Puisque vous êtes sur place, jetez un œil à l’expo consacrée à la tradition naturaliste de l’école Shij¯o qui compte parmi les principaux courants artistiques au Japon entre la fin du XVIIIe et le début du XXe siècle.

Ces surimono de l’école Shij¯o – des cartes avec poèmes et illustrations imprimées – de la donation de Gisela Müller et Erich Gross combinent les vers de haïku avec des images lyriques et humoristiques des artistes de tradition picturale décorative et naturaliste Shij¯o. Produits pour des cercles de poésie amateurs, ces œuvres séduisent par leurs motifs riches de fantaisie et leurs palettes de couleurs attrayantes.

Le quartier de Kyoto où se trouvait l’atelier de Matsumura Goshun (1752-1811), son fondateur, dans la 4e avenue («Shij¯o»), a donné son nom à cette tradition picturale. A l’origine, toutes les estampes gravées sur bois étaient appelées surimono, mais à partir du début du XVIIe siècle, ce terme sera surtout utilisé pour des estampes produites en tirages limités et distribuées sous forme de cadeau à des particuliers. Elles n’étaient pas réalisées à des fins commerciales, mais pour annoncer différents événements ou manifestations – représentations théâtrales ou concerts, inauguration d’un magasin, changement de nom, et, le plus souvent, comme carte de vœux du Nouvel An.

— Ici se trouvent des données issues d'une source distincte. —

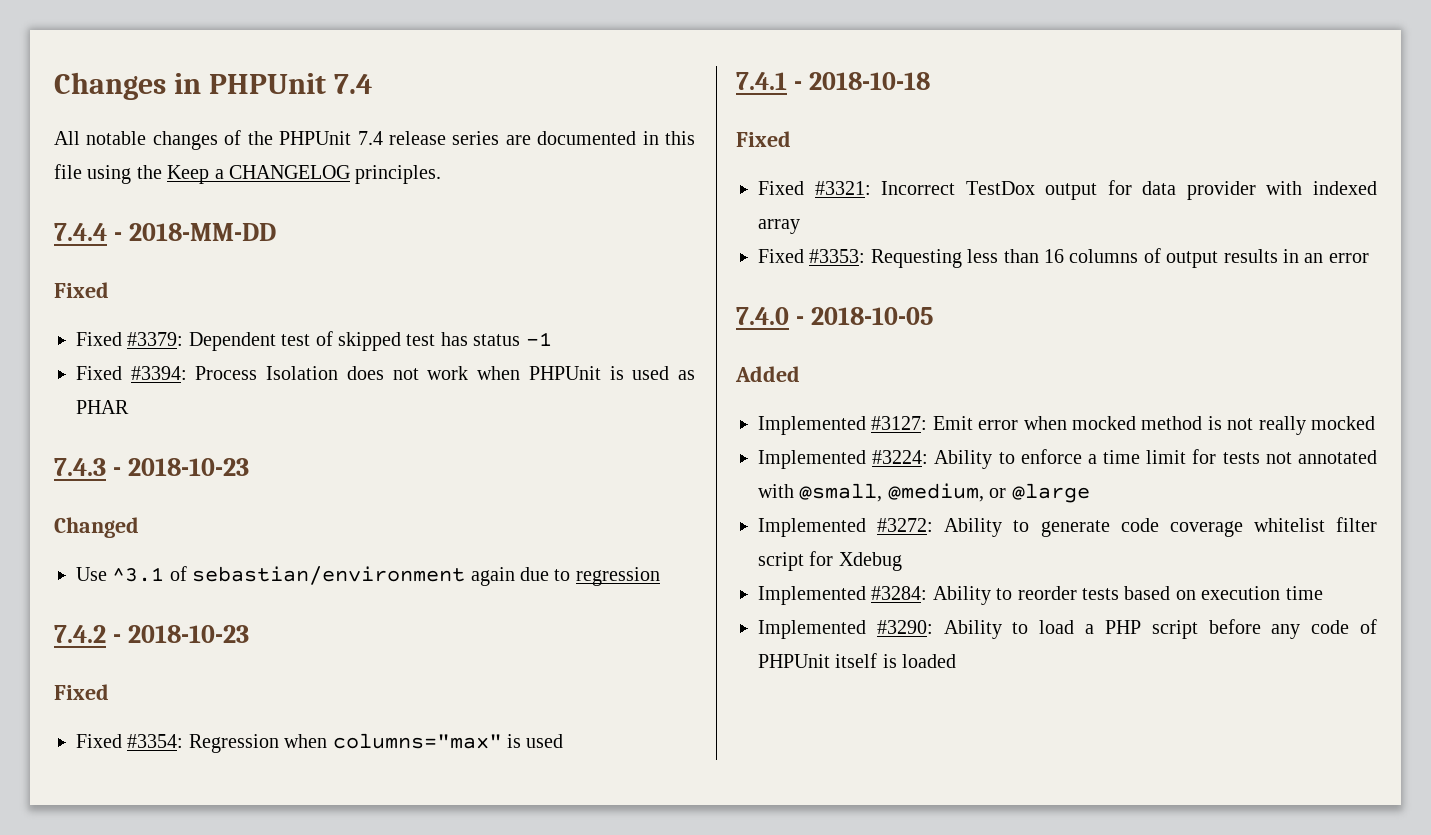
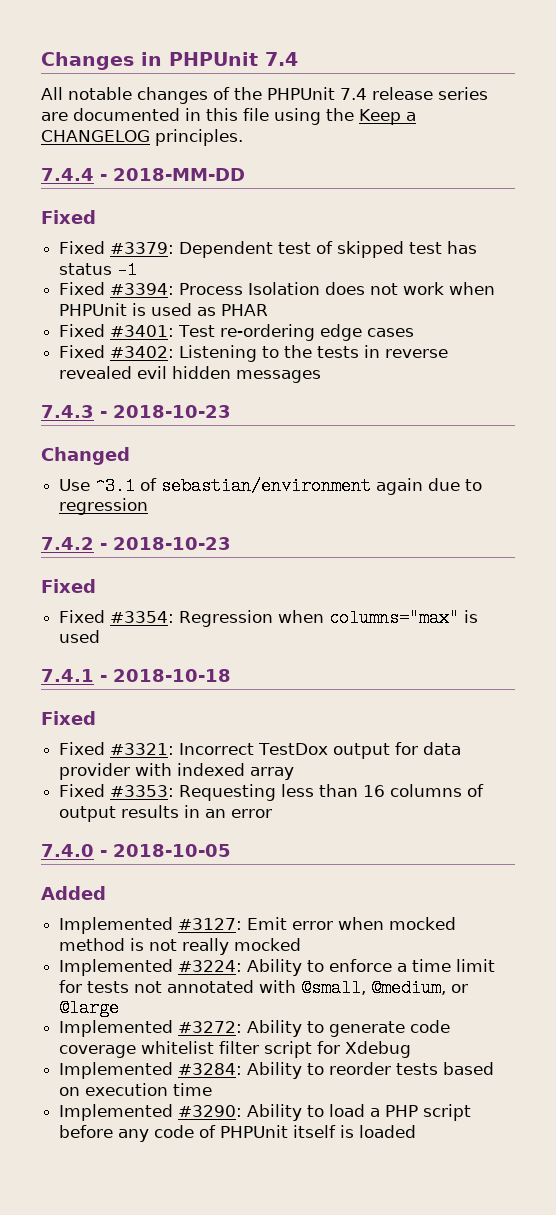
(129, 407) none -> [59,324,415,341] [59,345,449,362] [59,366,322,383] // Fixed #3401: Test re-ordering edge cases // Fixed #3402: Listening to the tests in reverse revealed evil hidden messages

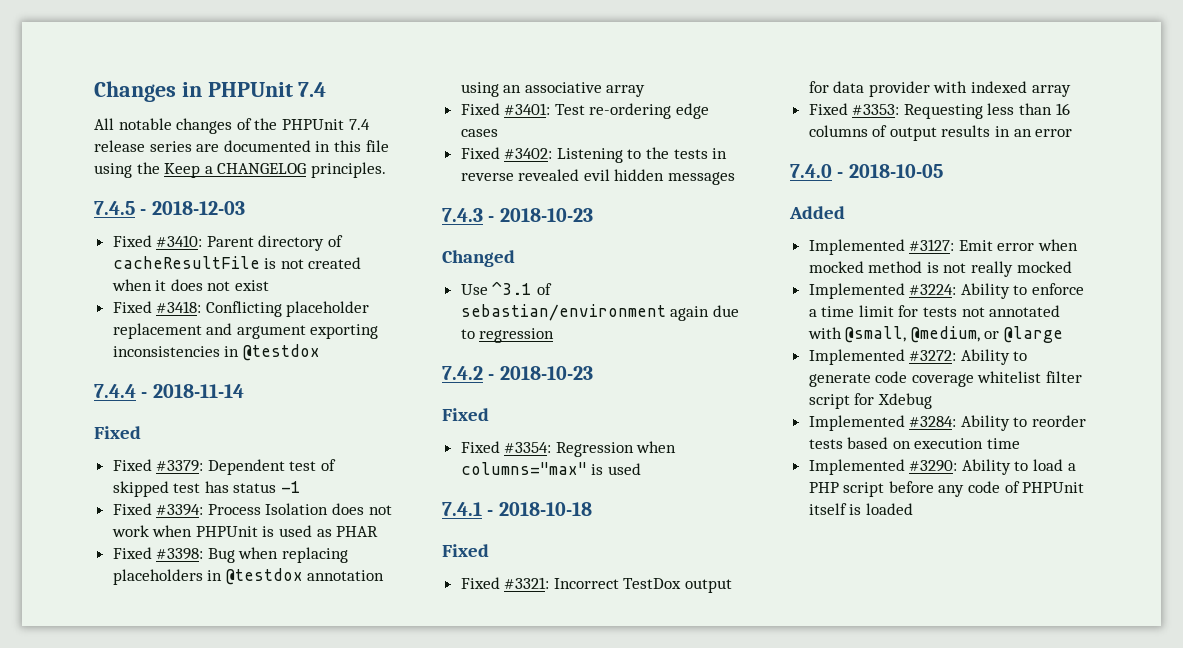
(243, 137) none -> [94,201,245,215] [112,235,344,251] [112,256,362,269] [111,279,270,291] [112,301,370,317] [112,323,379,339] [112,344,320,361] // 7.4.5 - 2018-12-03 // Fixed #3410: Parent directory of cacheResultFile is not created when it does not exist // Fixed #3418: Conflicting placeholder replacement and argument exporting inconsistencies in @testdox
[113,168,245,181] 2018-MM-DD -> [152,384,244,398] 2018-11-14
(269, 310) none -> [112,547,349,563] [112,568,385,585] [460,82,646,97] // Fixed #3398: Bug when replacing placeholders in @testdox annotation using an associative array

La plupart des surimono étaient toutefois des commandes de cercles littéraires qui désiraient publier le résultat d’un concours de poèmes. Dans une première phase, la poésie occupait donc une place centrale, l’illustration ne jouant qu’un rôle accessoire, et parfois même, les poèmes étaient publiés sans être illustrés. Les quelques 80 estampes sont présentées pour la première fois en public. Les poèmes illustrés font part d’un groupe de surimono, dans lequel on trouve des vers de 17 syllabes, dits haikai (fr. «haïkaï»), que nous connaissons aujourd’hui sous le nom de haiku (fr. «haïku»). L’expressivité subtile des illustrations est absolument fascinante: ces fleurs et ces animaux, ces paysages idylliques, ces objets d’usage courant ou les scènes de la vie quotidienne, tracés d’un pinceau alerte au moyen de quelques traits, touchent encore aujourd’hui le spectateur à cause de leur charme irrésistible et de leur atmosphère poétique.